1) A thread with interrupts enabled, running on CPU 0, with td_owepreempt=1
and td_critnest=1 calls critical_exit():

void
critical_exit(void)
{
   // ...
    if (td->td_critnest == 1) {
        td->td_critnest = 0;
        if (td->td_owepreempt && !kdb_active) {
// Irrelevant bits snipped

2) td_critnest is set to 0, and then the RTC interrupt fires.

3) rtcintr calls into statclock (8.2) or statclock_cnt(head) with
td_critnest still 0 (on head it goes through the eventtimer code, but it
ends up in statclock eventually).

4) statclock takes the thread_lock on curthread, then calls sched_clock().
sched_clock calls sched_balance();

static void
sched_balance(void)
{
    // snip...
    tdq = TDQ_SELF();
    TDQ_UNLOCK(tdq);
    sched_balance_group(cpu_top);
    TDQ_LOCK(tdq);
}

TDQ_UNLOCK does a spinlock_exit which does a critical_exit.  td_critnest
will be decremented back to 0 and td_owepreempt is still 1, so this
triggers a preemption.  Note that this TDQ_UNLOCK is (intentionally)
unlocking the thread_lock done by statclock.

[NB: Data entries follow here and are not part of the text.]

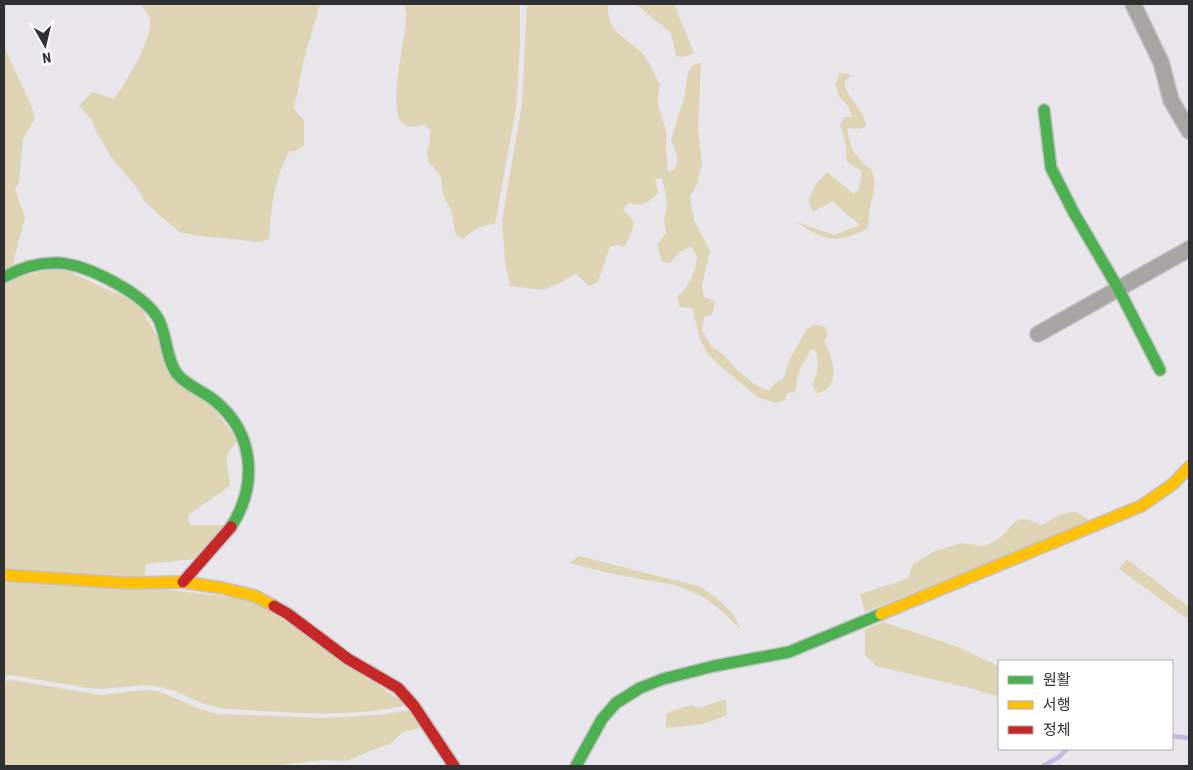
<svg xmlns="http://www.w3.org/2000/svg" width="1193" height="770" font-family="'Roboto Condensed','Noto Sans KR',sans-serif">
<style>
.green{fill:#ded4b4}
.lines{fill:none;stroke-linecap:round;stroke-linejoin:round}
.stream{stroke:#c6b6e3;stroke-width:4.5}
.street-casing{stroke:#c3c2c4;stroke-width:18}
.fast-casing{stroke:#c3c2c4;stroke-width:14}
.slow-casing{stroke:#c3c2c4;stroke-width:14}
.jam-casing{stroke:#c3c2c4;stroke-width:14}
.street{stroke:#a6a5a4;stroke-width:15}
.fast{stroke:#4caf50;stroke-width:11}
.slow{stroke:#ffc107;stroke-width:11}
.jam{stroke:#c62828;stroke-width:11}
</style>
<rect width="100%" height="100%" fill="#e8e6ea"/>
<!-- green -->
<path class="green" d="M 140,4 L 320,4 L 304,59 L 296,99 C 290,109 298,112 304,120 L 304,145 L 298,150 L 289,152 C 273,181 272,206 269,239 L 259,242 L 201,236 L 179,232 L 145,202 L 137,188 L 111,157 L 97,133 L 91,119 L 79,106 L 92,92 L 114,99 C 125,83 156,35 149,17 C 147,12 143,8 140,4 Z
M 404,4 L 520,4 L 520,46 L 516,109 L 495,224 C 481,226 473,229 463,239 L 456,235 L 451,210 L 443,195 L 441,177 L 428,161 L 427,152 L 430,142 L 430,130 L 425,125 C 417,126 410,129 403,123 C 387,112 405,39 406,19 C 407,14 405,9 404,4 Z
M 527,4 L 608,4 C 606,32 625,36 642,53 C 649,61 654,75 660,84 C 655,108 660,109 666,130 C 668,137 665,143 666,149 C 667,157 668,161 667,169 L 670,172 L 675,169 L 678,159 L 671,139 L 684,99 L 688,73 L 693,65 L 701,62 L 698,128 L 702,165 L 697,184 L 690,197 L 694,220 L 710,251 L 702,286 L 704,297 L 715,301 L 712,315 L 704,317 L 702,330 L 711,346 L 724,355 L 738,371 L 759,387 L 769,391 L 774,384 L 783,379 L 791,357 L 807,329 L 815,324 L 825,327 L 828,335 L 824,342 C 831,354 839,376 828,388 C 825,391 820,392 817,394 L 812,384 C 819,373 818,363 816,351 L 811,349 L 798,373 L 795,392 L 787,393 L 785,400 L 775,403 L 757,397 L 717,363 L 708,354 L 701,342 L 692,308 L 680,307 L 677,298 C 690,283 695,275 697,256 L 691,246 L 680,252 L 670,263 L 662,262 L 657,245 L 666,233 L 664,221 L 667,203 L 662,178 L 655,180 L 658,193 C 649,203 642,207 629,203 L 623,209 L 634,222 L 631,234 L 624,247 L 617,245 L 610,247 L 598,282 L 589,286 L 576,274 L 558,284 L 542,290 L 510,286 L 505,263 L 502,220 L 522,103 Z
M 636,4 L 674,4 L 694,53 L 684,57 L 676,56 L 671,33 Z
M 4,47 L 31,105 L 35,118 L 23,139 L 19,182 L 15,189 L 25,218 L 12,268 L 4,272 Z
M 840,73 L 851,75 L 844,83 C 848,100 864,108 866,126 L 860,129 L 848,128 C 847,141 854,154 863,163 C 866,166 870,168 872,171 C 879,186 870,200 869,214 C 868,220 869,223 867,229 C 832,245 825,240 794,221 L 834,235 L 860,225 L 832,201 L 813,212 L 808,200 L 816,184 L 827,172 L 854,194 L 859,190 L 862,171 L 847,162 L 846,145 L 840,124 L 845,117 L 852,117 L 849,107 L 840,98 L 835,85 Z
M 59,267 L 139,304 L 165,351 L 212,406 L 238,441 C 219,461 229,462 230,486 L 188,515 L 190,525 L 228,525 L 195,559 L 146,564 L 144,577 L 4,568 L 4,281 Z
M 1076,512 L 1091,521 L 865,612 L 860,594 L 907,579 L 913,564 L 935,551 L 962,543 L 983,546 C 990,543 998,540 1004,534 C 1019,518 1018,514 1041,525 C 1056,518 1057,513 1076,512 Z
M 579,556 L 701,587 L 720,601 L 733,614 L 741,630 L 723,612 L 702,596 L 675,585 L 618,575 L 569,563 Z
M 1127,559 L 1189,607 L 1189,620 L 1119,569 Z
M 4,578 L 145,587 L 255,600 L 407,705 C 346,719 281,712 219,708 L 204,704 L 175,691 L 160,687 L 143,685 L 103,689 L 88,688 L 10,675 L 4,676 Z
M 883,622 L 953,645 L 999,666 L 999,697 L 970,688 L 876,666 L 865,655 L 865,630 Z
M 13,680 L 100,695 L 143,690 L 155,691 L 166,694 L 197,708 L 217,714 L 325,718 L 378,715 L 412,710 L 423,727 L 403,732 L 390,744 L 372,750 L 347,761 L 323,760 L 272,766 L 4,766 L 4,681 Z
M 722,700 L 726,700 L 727,715 L 704,724 L 666,728 L 666,713 L 691,705 L 699,708 Z"/>
<g class="lines">
<!-- stream -->
<path class="stream" d="M 1172,736 L 1189,738
M 1043,766 L 1059,757 L 1067,749"/>
<defs>
<path id="street" d="M 1133,4 L 1161,62 L 1171,100 L 1189,131
M 1038,334 L 1189,249"/>
<path id="fast" d="M 1044,110 L 1051,168 L 1074,213 L 1118,288 L 1160,370
M 4,277 C 20,268 40,262 59,263 C 88,265 145,294 159,320 C 167,337 166,359 177,374 C 187,386 203,391 214,400 C 255,433 258,485 231,527
M 576,766 L 602,719 L 616,703 L 640,688 L 663,679 L 714,666 L 789,652 L 881,614"/>
<path id="slow" d="M 4,575 L 127,583 L 183,582 L 222,588 L 255,596 L 274,606
M 881,614 L 1141,506 L 1173,484 L 1189,467"/>
<path id="jam" d="M 183,582 L 231,527
M 274,606 L 288,614 L 348,659 L 398,688 L 414,706 L 454,766"/>
</defs>
<!-- street casing -->
<use href="#street" class="street-casing"/>
<!-- fast casing -->
<use href="#fast" class="fast-casing"/>
<!-- slow casing -->
<use href="#slow" class="slow-casing"/>
<!-- jam casing -->
<use href="#jam" class="jam-casing"/>
<!-- street -->
<use href="#street" class="street"/>
<!-- fast -->
<use href="#fast" class="fast"/>
<!-- slow -->
<use href="#slow" class="slow"/>
<!-- jam -->
<use href="#jam" class="jam"/>
</g>
<!-- border -->
<rect width="1193" height="770" fill="none" stroke="#302f32" stroke-width="10"/>
<!-- legend -->
<rect x="998" y="660" width="175" height="90" fill="#ffffff" stroke="#acacad"/>
<rect x="1008" y="676" width="25" height="8" fill="#4caf50" stroke="#acacad"/>
<text x="1043" y="685" font-size="15" fill="#302f32">원활</text>
<rect x="1008" y="701" width="25" height="8" fill="#ffc107" stroke="#acacad"/>
<text x="1043" y="710" font-size="15" fill="#302f32">서행</text>
<rect x="1008" y="726" width="25" height="8" fill="#c62828" stroke="#acacad"/>
<text x="1043" y="735" font-size="15" fill="#302f32">정체</text>
<!-- north arrow -->
<g transform="translate(45 45) rotate(172)" stroke="#ffffff" stroke-width="4" paint-order="stroke">
<path d="M0-4L9 19L0 12L-9 19Z" fill="#302f32"/>
<text y="-8" font-size="14" font-weight="bold" text-anchor="middle" fill="#302f32">N</text>
</g>
</svg>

5) thread migrates to any other CPU, call it CPU n.  tdq is now stale.
TDQ_LOCK takes the lock for CPU 0 (but really it's intending to re-take the
thread_lock, although a thread_lock() here would be equally incorrect --
sched_balance's caller is going to be mucking around with the TDQ when
sched_balance returns).

6) The thread returns to statclock.  statclock does a thread_unlock(). The
td_lock is TDQ_LOCK(n), which we don't hold.  We mangle the stat of
TDQ_LOCK(n) and leave TDQ_LOCK(0) held.


The simplest solution would be to do a critical_enter() in sched_balance,
although that would be superfluous in the normal case where the lapic timer
is driving statclock.  I'm not sure if there's other code in the
eventtimers infrastructure that's assuming that a preemption or migration
is impossible while handling an event.  A quick look at kern_clocksource.c
turns up worrying comments like "Handle all events for specified time on
this CPU" and uses of curcpu, so there may well be other issues lurking
here.

It looks to me that the safest thing to do would be to push the
critical_enter() into the eventtimer code or even all the way back to the
interrupt handlers (mirroring what the lapic code already does).